The Droids Aren’t Funny, But the Bureaucrats Are
In Season 1, we learned that evil doesn’t always come with a red lightsaber—it often wears a crisp uniform and uses a clipboard. Season 2 doubles down on that idea, diving deep into the Empire’s machinery. Enter Dedra Meero (Denise Gough), who is somehow terrifying and pitiable all at once. She’s climbing the fascist ladder while navigating the world’s most uncomfortable domestic sitcom: living with her maybe-boyfriend Syril (Kyle Soller) and his mom. Yes, you read that right. This show gives us the Star Wars equivalent of an overbearing mother-in-law and makes it work.
Kathryn Hunter’s performance as Syril’s mother is worth an Emmy and possibly a restraining order. She’s weaponized disappointment. Syril himself remains a deeply compelling character study in incel authoritarianism.
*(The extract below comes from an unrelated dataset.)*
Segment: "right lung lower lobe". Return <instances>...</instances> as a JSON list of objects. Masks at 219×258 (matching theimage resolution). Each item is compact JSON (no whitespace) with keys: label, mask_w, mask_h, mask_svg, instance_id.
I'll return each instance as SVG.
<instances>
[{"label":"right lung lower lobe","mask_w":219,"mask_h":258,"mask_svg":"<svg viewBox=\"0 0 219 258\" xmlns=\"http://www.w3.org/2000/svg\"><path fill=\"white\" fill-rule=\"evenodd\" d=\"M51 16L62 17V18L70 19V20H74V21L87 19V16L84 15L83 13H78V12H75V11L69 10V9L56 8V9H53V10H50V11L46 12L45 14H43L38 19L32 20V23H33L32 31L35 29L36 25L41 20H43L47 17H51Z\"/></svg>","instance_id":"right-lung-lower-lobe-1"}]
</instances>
He’s one Reddit thread away from becoming a real-world problem, and that’s exactly the point.
Fracking, Weddings, and War Crimes
Elsewhere, the slow-motion horror show continues. On Ghorman, the Empire is planning to extract a rare mineral by fracking the entire planet to death—subtle, right? Meanwhile, Mon Mothma (Genevieve O’Reilly, still devastatingly dignified) is marrying off her daughter to maintain her cover. This is a woman who’s one imperial audit away from execution, and yet she still shows up to smile through a fascist tea party.
Back on the ground, Cassian’s old crew is biding their time in a place that feels like it’s waiting to be burned down. When the Empire shows up for an “inspection,” it turns into a masterclass in dread. Adria Arjona’s Bix is once again targeted by the kind of officer who smiles while issuing threats you can’t quote on daytime TV. The show handles this power dynamic with chilling precision.
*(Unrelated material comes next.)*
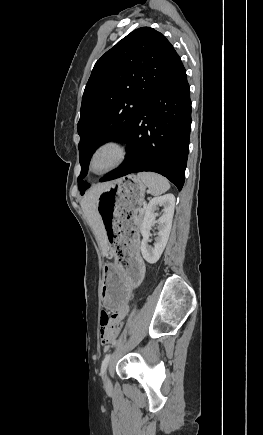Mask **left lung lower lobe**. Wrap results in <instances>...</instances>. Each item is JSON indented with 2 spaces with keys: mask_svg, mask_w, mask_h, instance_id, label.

The Revolution Will Be Televised
Visually, Andor continues to look like prestige cinema. The Bond-villain mountain bases, the Soviet-style city blocks, the haunted wheat fields—every frame is soaked in mood and meaning. Nicholas Britell’s score is less Star Wars fanfare, more industrial elegy. It’s the kind of music you imagine playing while staring at a crumbling republic and realizing you have to burn it down to build something better.
And yet, despite all the weighty themes, Andor never forgets to entertain. Whether it’s a misfiring escape plan or a dinner scene that doubles as psychological warfare, the show is endlessly engaging. You don’t need to know what a Wookiee is to care. You just need to have ever felt powerless.
Final Verdict
Andor Season 2 is the rare sequel that doesn’t just keep the quality up—it expands the vision. It finds time for humor without losing its edge, and it deepens every character we thought we knew. It’s still the most mature, thoughtful, and quietly radical thing Star Wars has ever done.
Andor is streaming now on Disney+. Bring snacks and emotional support.